I imagine "blocked" means that the flights in question are not displayed? Despite a user presumably uploading the metadata for the flight in question as part of their feed?
And thus, can't someone still see these flights with their directly-connected SDR device?
And thus, can't someone just start a new FR24 service that doesn't censor these data?
> There is a discussion on FAA meetings about encrypting the ADS-B signal. By angering the authorities, we will only speed up this process.
Holy hell, for real? At this point, there are vanishingly few laws with which I agree even in principle, but "if you are going to fly a 375-ton hunk of metal through the air, you need to clearly broadcast flight details in plain text" is a pretty damn reasonable one.
What possible justification can there be for targeting services like FR24?
And now imagine a website called numberplateradar24.com that aggregates the feeds from 1000s of number plates scanners around the country. Which means you can track an individuals car.... does this sound like an invasion of privacy. Where's the dividing line? I think it's totally reasonable that private planes are allowed to encrypt their identities. As long as their position is still trackable it doesn't matter if the general public don't know everything.
*On the other hand, the government using public funds to do this, combining the data with private information, and trying to keep the fact that they do this secret is wrong in my book.
The DMV records are not supposed to be available to anyone but the police. The ability to abuse that for crime is huge.
So it sounds like an illogical configuration on its face then.
...and no, I don't recognize a right to "privacy" that is so tentacular as to prohibit people from walking around with a camera, running some computer vision on it, and sharing the result with like-minded hobbyists doing the same thing.
Exactly. A lot of people seem to think they can have (and therefore expect) a world in which they can cover the eyes to make themselves invisible. Like little kids, they say "I have my hands on my eyes, you can't see me!". And when that fails for obvious reasons then, unlike kids, they want this magic to be enforced by law. "How dare you look at me? You're not allowed!".
I guess this has been tried before:
Why should governments and corps have all the fun? (Insert sousveillance/transparent society/David Brin rant here).
Are there any decent open source number plate recognition libraries yet?
This doesn't prevent you from seeing those aircraft via your own ADS-B receivers like directly-connected SDR devices, nor does it apply to any of the other flight tracking applications or services like PlanePlotter, FlightAware or PlaneFinder to which an aircraft owner would need to apply separately.
I can't say I disagree with FR24's position on this, seeing as though if they didn't offer it there would be a lot more pressure on the FAA and others to introduce an encrypted form of the ADS-B standard and because when ADS-B was introduced nobody foresaw consolidated services like FR24 which could provide not only an extraordinary level of crowdsourced data but also historical data.

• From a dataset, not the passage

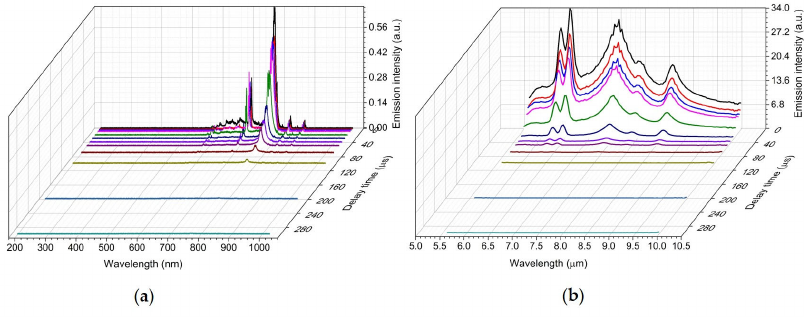
Figure 7. Simultaneous UV/Vis/NIR ( a ) + LWIR ( b ) LIBS spectrum of an acetaminophen tablet meas- ured at a delay time of 1 µs, 3 µs, 6 µs, 10 µs, 20 µs, 30 µs, 40 µs, 50 µs, 70 µs, 100 µs, 200 µs, and 300 µs.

This is a problem for air forces, which are are required to use ADS-B in certain areas but for obvious reasons don't want other countries to be able to see exactly when, where and how their aircraft fly. It's also an issue for private companies, where the ability to track the movement of corporate jets might give competitors extremely good intel on what a company's plans are based on where its execs are flying to and when.
This has only been compounded by the introduction of multilateration which allows for aircraft using only Mode-S and without ADS-B onboard or activated to be tracked with the same level of positional data.
Why? I obviously get why you have to tell all the relevant authorities and so on and so forth, but why do you have to tell your nosy neighbor where you went on holiday last weekend.
Or did you mean that the rule should only apply to "hunks of metal" 375 tonnes and over (which is pretty damn huge, given that an A330 has a maximum takeoff weight of around 230 tonnes)?
The reason is: planes are a life-threatening situation. You cannot live in a plane. They are a temporary place in which you must park your body during periods of extremely high risk.
If two planes crash, because: IT HAPPENS, then not having to decrypt the flight manifest to determine who was on the plane, is a mighty fine use of public force, i.e. law-making.
I care not a fig for someones' privacy, if it means life-saving activities have one less layer of human cruft attached to the process.
If you're coming to find my body on the side of the mountain because I was unfortunate enough to hitch a ride with my rich millionaire and his drunk pilot, please know exactly who I am, and how to contact my immediate family, in case of my demise.
Realistically speaking, the only traveling you can do with perfect privacy is that which you do without involving others. If you use a travel service your desire for privacy becomes an imposition on the free speech of others.
- The broadcast of your location data is analogous to a turn signal.
- The FR24 community is analogous to a group capturing data about use of turn signals at various intersections and aggregating them.
Both are perfectly reasonable analogies.
And yes, it's completely possible for people using only publicly-visible information to put together your entire turn signal history and make it searchable.
E.g. American Airlines AA1 recent flight history: http://www.flightradar24.com/data/flights/aa1/
And here I was, thinking that HN crowd is so pro-privacy.